Sample of speed for Unicode

340 Unicode Symbols and 10^4 iterations (340 x 10000); Filter: L"nime**haru*02*Magica"

algorithms (see impl. from algo) +icase [x32] +icase [x64]
Find + Find ~58ms ~44ms
Iterator + Find ~57ms ~46ms
Getline + Find ~59ms ~54ms
Iterator + Substr ~165ms ~132ms
Iterator + Iterator ~136ms ~118ms
main :: based on Iterator + Find ~53ms ~45ms
​ ​
Final algorithm - EXT version: ~50ms ~26ms
Final algorithm - ESS version: ~50ms ~27ms
​ ​
regexp-c++11(regex_search) ~59309ms ~53334ms
regexp-c++11(only as ^match$ like a '==') ~12ms ~5ms
regexp-c++11(regex_match with endings .*) ~59503ms ~53817ms

ESS vs EXT

350 Unicode Symbols and 10^4 iterations (350 x 10000);

Operation (+icase) EXT [x32] ESS [x32] EXT [x64] ESS [x64]
ANY ~54ms ~55ms ~32ms ~34ms
ANYSP ~60ms ~59ms ~37ms ~38ms
ONE ~56ms ~56ms ~33ms ~35ms
SPLIT ~92ms ~94ms ~58ms ~63ms
BEGIN --- ~38ms --- ~19ms
END --- ~39ms --- ~21ms
MORE --- ~44ms --- ~23ms
SINGLE --- ~43ms --- ~22ms

For .NET users through Conari engine:

Same test Data & Filter: 10^4 iterations

Release cfg; x32 or x64 regXwild (Unicode)

Attention: For more speed you need upgrading to Conari 1.3 or higher !
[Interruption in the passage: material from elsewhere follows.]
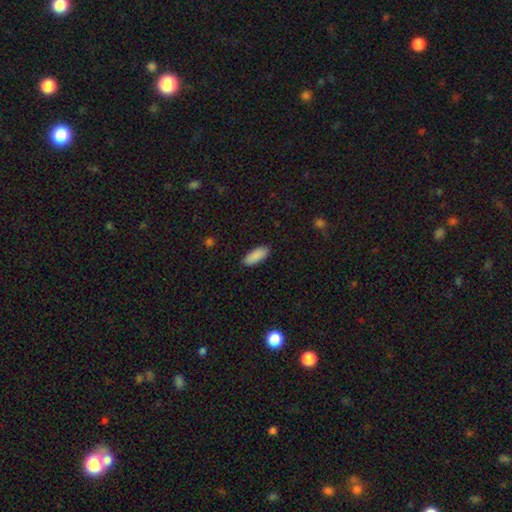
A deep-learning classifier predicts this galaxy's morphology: Smooth or featured: smooth — 90% (star or artifact — 6%)
How rounded: in between — 77% (cigar-shaped — 22%)
Merging: none — 89% (minor disturbance — 8%)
algorithms (see impl. from snet) +icase [x32] +icase [x64]
regXwild via Conari v1.2 (Lambda) - ESS ~1032ms ~1418ms x
regXwild via Conari v1.2 (DLR) - ESS ~1238ms ~1609ms x
regXwild via Conari v1.2 (Lambda) - EXT ~1117ms ~1457ms x
regXwild via Conari v1.2 (DLR) - EXT ~1246ms ~1601ms x
​ ​
regXwild via Conari v1.3 (Lambda) - ESS ~58ms ~42ms <<
regXwild via Conari v1.3 (DLR) - ESS ~218ms ~234ms
regXwild via Conari v1.3 (Lambda) - EXT ~54ms ~35ms <<
regXwild via Conari v1.3 (DLR) - EXT ~214ms ~226ms
​ ​
.NET Regex engine [Compiled] ~38310ms ~37242ms
.NET Regex engine [Compiled]{only ^match$} < 1ms ~3ms
.NET Regex engine ~31565ms ~30975ms
.NET Regex engine {only ^match$} < 1ms ~1ms

How to get regXwild

regXwild v1.1+ can also be installed through NuGet same for both unmanaged and managed projects.

For .NET it will put x32 & x64 regXwild into $(TargetDir). Use it with your .net modules through Conari and so on.

x64 + x32 Unicode + MultiByte modules;

Please note: Modern regXwild packages will no longer be distributed together with Conari. Please consider to use it separately, Conari nuget packages.